In addition, in the above embodiment, the subjects 3 and 1
Although the human body is illustrated and explained as No. 3, the present invention can also be applied to general objects other than the human body, such as electrical parts.

Effects of the Invention As described above, according to the radiation image receiving apparatus of the present invention, the following effects can be obtained.

First, regarding sensitivity, since a semiconductor detector element is used as the radiation-sensitive element, it exhibits much higher sensitivity than conventional ones. A semiconductor detector generates one electrical pulse for each absorbed radiation quantum. Therefore, in the radiation image receiving device of the present invention,
It is possible to obtain such high sensitivity that in principle no higher sensitivity can be obtained.

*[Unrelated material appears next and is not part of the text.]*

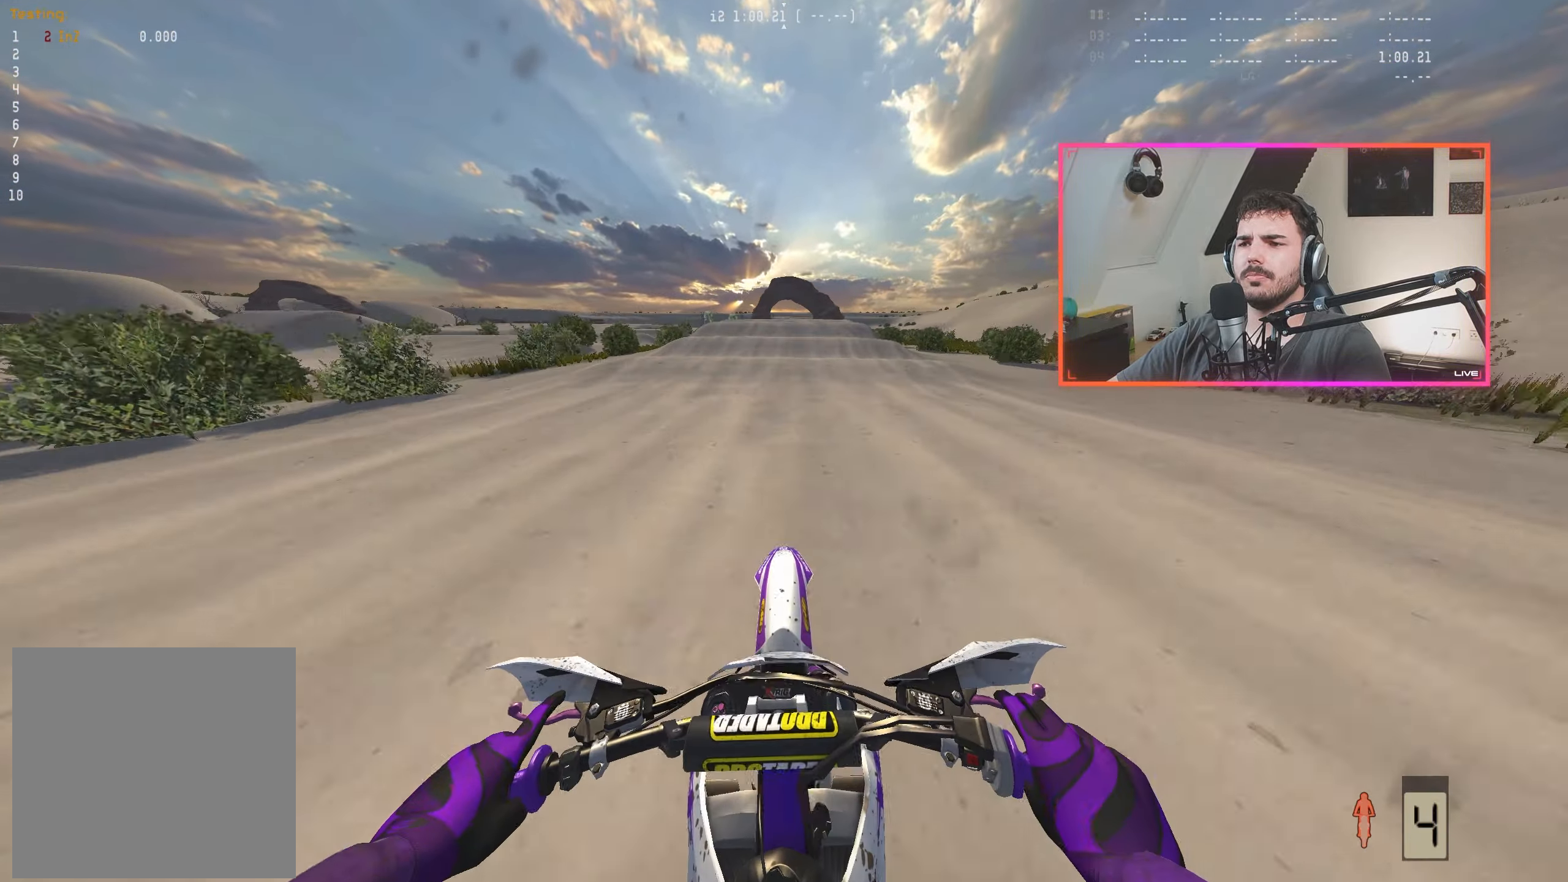
{"buttons": ["R2"], "left_stick": "center", "right_stick": "down", "events": [[167, "right_stick", "center"], [217, "right_stick", "down"]]}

Conventionally, there was no means to measure this at high speed, but the radiation image receiving apparatus of the present invention makes this measurement possible by embodying the concept of high-speed pulse measurement by parallel operation of elements in an array. This achieved high sensitivity. As a result of using an actual radiation receiver using a 500-bit array, clear X-ray images were obtained with an X-ray dose of 60 keV and 1 mR. This is compared to conventional silver salt X-ray photography.
In other words, it has several tens of times the sensitivity. Note that methods that use charge or current detection instead of pulse measurement, such as the xenon discharge tube array, have a sensitivity that is lower than that of silver halide photography. In addition, silver halide photography,
In the thermoluminescence method, etc., a developing and fixing operation is required, making it difficult to reproduce images immediately, but with the radiation image receiving apparatus of the present invention, immediate reproduction is possible. The radiation image receiving apparatus of the present invention can also be applied to computer tomography by configuring the radiation detector element array to rotate with respect to the subject.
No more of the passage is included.